**Goal**
Present the rows below as a numbered list, leaving out any blank lines.

**Given records**

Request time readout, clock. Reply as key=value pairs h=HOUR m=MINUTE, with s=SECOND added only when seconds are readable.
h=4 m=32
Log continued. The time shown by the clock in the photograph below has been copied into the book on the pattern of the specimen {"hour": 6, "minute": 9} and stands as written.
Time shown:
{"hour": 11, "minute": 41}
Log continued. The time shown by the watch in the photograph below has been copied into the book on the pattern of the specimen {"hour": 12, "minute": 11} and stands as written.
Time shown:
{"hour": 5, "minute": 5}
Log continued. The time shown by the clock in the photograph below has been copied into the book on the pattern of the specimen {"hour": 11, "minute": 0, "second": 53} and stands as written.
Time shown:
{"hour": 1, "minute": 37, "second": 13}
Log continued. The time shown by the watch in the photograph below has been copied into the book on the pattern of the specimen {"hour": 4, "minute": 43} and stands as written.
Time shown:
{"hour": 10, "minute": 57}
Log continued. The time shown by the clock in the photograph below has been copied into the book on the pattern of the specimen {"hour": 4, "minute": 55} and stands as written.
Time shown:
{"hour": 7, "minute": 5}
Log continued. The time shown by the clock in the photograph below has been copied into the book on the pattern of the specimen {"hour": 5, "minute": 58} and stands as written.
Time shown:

**Final result**
1. Request time readout, clock. Reply as key=value pairs h=HOUR m=MINUTE, with s=SECOND added only when seconds are readable.
2. h=4 m=32
3. Log continued. The time shown by the clock in the photograph below has been copied into the book on the pattern of the specimen {"hour": 6, "minute": 9} and stands as written.
4. Time shown:
5. {"hour": 11, "minute": 41}
6. Log continued. The time shown by the watch in the photograph below has been copied into the book on the pattern of the specimen {"hour": 12, "minute": 11} and stands as written.
7. Time shown:
8. {"hour": 5, "minute": 5}
9. Log continued. The time shown by the clock in the photograph below has been copied into the book on the pattern of the specimen {"hour": 11, "minute": 0, "second": 53} and stands as written.
10. Time shown:
11. {"hour": 1, "minute": 37, "second": 13}
12. Log continued. The time shown by the watch in the photograph below has been copied into the book on the pattern of the specimen {"hour": 4, "minute": 43} and stands as written.
13. Time shown:
14. {"hour": 10, "minute": 57}
15. Log continued. The time shown by the clock in the photograph below has been copied into the book on the pattern of the specimen {"hour": 4, "minute": 55} and stands as written.
16. Time shown:
17. {"hour": 7, "minute": 5}
18. Log continued. The time shown by the clock in the photograph below has been copied into the book on the pattern of the specimen {"hour": 5, "minute": 58} and stands as written.
19. Time shown:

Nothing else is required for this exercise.